China is showing new interest in working with Southeast Asian countries in the disputed resource-rich South China Sea as its superpower rival, the United States, gains diplomatic momentum under President Joe Biden, analysts in Asia say.
China, with Asia’s biggest military and economy, hosted a rare, in-person meeting June 7-8, bringing the foreign ministers of 10 Southeast Asian countries together with their Chinese counterpart, Wang Yi.
Wang and ministers from the 10-member Association of Southeast Asian Nations said in a June 9 statement from their meeting in the Chinese city Chongqing they had discussed the pursuit of “peaceful resolution of disputes” in the South China Sea and a resumption of talks toward “early conclusion of an effective and substantive code of conduct.”

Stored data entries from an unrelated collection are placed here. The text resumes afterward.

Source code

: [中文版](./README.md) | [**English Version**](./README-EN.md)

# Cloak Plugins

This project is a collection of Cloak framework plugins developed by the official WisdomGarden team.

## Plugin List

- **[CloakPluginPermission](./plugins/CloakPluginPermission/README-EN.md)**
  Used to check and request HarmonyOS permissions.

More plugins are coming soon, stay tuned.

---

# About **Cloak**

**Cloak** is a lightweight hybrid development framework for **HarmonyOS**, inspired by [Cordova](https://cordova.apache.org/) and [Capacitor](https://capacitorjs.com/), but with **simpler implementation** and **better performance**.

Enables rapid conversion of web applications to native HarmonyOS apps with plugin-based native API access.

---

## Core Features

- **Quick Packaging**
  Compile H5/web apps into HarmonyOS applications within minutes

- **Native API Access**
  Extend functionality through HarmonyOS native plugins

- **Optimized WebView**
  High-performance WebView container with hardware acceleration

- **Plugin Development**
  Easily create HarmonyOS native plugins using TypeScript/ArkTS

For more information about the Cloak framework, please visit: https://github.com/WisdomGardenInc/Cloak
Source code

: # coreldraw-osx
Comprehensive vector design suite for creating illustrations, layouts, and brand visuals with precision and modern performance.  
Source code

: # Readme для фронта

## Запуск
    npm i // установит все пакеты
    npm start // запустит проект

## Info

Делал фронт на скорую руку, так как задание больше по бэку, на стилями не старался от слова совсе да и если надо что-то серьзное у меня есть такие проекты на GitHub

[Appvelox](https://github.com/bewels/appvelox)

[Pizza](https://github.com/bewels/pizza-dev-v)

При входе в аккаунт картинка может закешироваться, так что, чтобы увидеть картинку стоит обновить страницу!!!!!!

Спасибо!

Final signatures on the code of conduct — a document that would spell out ways of avoiding mishaps at sea without touching a sovereignty dispute involving six governments — will probably miss a 2021 goal because of its complexity and dearth of related discussions during the pandemic, observers say.
At this month’s meeting, China mainly wanted to get Southeast Asian governments on its side and pull them away from the United States, according to experts.
“This will be a way for China to try to shore up its defenses, shall we say, against a resurgence of pro-Western influence,” said Jay Batongbacal, international maritime affairs professor at the University of the Philippines in Quezon City.
China claims about 90% of the 3.5 million-square-kilometer sea that is prized for fisheries and fossil fuel reserves. ASEAN members Brunei, Malaysia, the Philippines and Vietnam call parts of the sea their own, overlapping the Chinese boundary line, and Taiwan claims most of the same waterway.
Southeast Asian countries have long recoiled over China’s landfilling of small islets in the sea for military use and passing vessels through waters they claim. ASEAN defense ministers Tuesday called for the early conclusion of a code of conduct as tensions rise in the region and — without naming any one country — for self-restraint.
China alarmed the Philippines in March by letting 220 vessels moor near a disputed islet in the Spratly archipelago and angered Malaysia last month by flying air force planes near Kuala Lumpur’s maritime claims. Maritime diplomacy has eluded the region since 2019 because of a lack of in-person meetings and the urgency of discussing COVID-19 instead of other topics.
Biden began his first foreign trip in office last week to strengthen ties with European allies. He told reporters the eight-day trip was to show China as well as Russia that the United States and Europe are still close.
Biden is trying to “consolidate” allies in Europe, so China must appear “conciliatory” in its own region, said Eduardo Araral, associate professor at the National University of Singapore’s public policy school.
Biden has upheld predecessor Donald Trump’s approach toward the South China Sea by bringing allies together to check Chinese military movements in the disputed sea. European allies have already backed Washington’s South China Sea agenda this year to date.
“I think China is trying to take advantage of this so-called transition from Trump to Biden,” said Alan Chong, associate professor at the Singapore-based S. Rajaratnam School of International Studies. “It’s a long transition, which I think hasn’t quite played out yet, and Beijing might well see this as an opportunity to pressure ASEAN to concede more points on the South China Sea.”
Southeast Asian states with maritime claims seldom side openly with China or the United States. Washington has no claim in the sea, but it periodically sends naval ships as gestures of support for the smaller disputants. China wants the United States out of the sea, but ASEAN countries privately hope the U.S. presence stops China from taking too much control there, Araral said.
China’s ability to call ministers together in person despite struggles with COVID-19 around Southeast Asia makes Beijing look good even without a code of conduct, experts say. The meeting was dubbed a “special” one to celebrate 30 years of China-ASEAN dialogue relations.
ASEAN members hope China can further help them normalize their economies in the aftermath of COVID-19 business closures, Chong said. Several ASEAN members, including the Philippines and Vietnam, have accepted Chinese COVID-19 vaccines despite the maritime friction.
Beijing “clearly wants to use this event to show it has ASEAN people on its side,” said Collin Koh, a maritime security research fellow at Nanyang Technological University in Singapore. China, as well as Southeast Asian countries, wants to be seen working on a “thorny” issue, he said.
“This is considered a diplomatic coup for China,” Koh said. “It manages to get all the 10 ASEAN member states to send their foreign ministers.”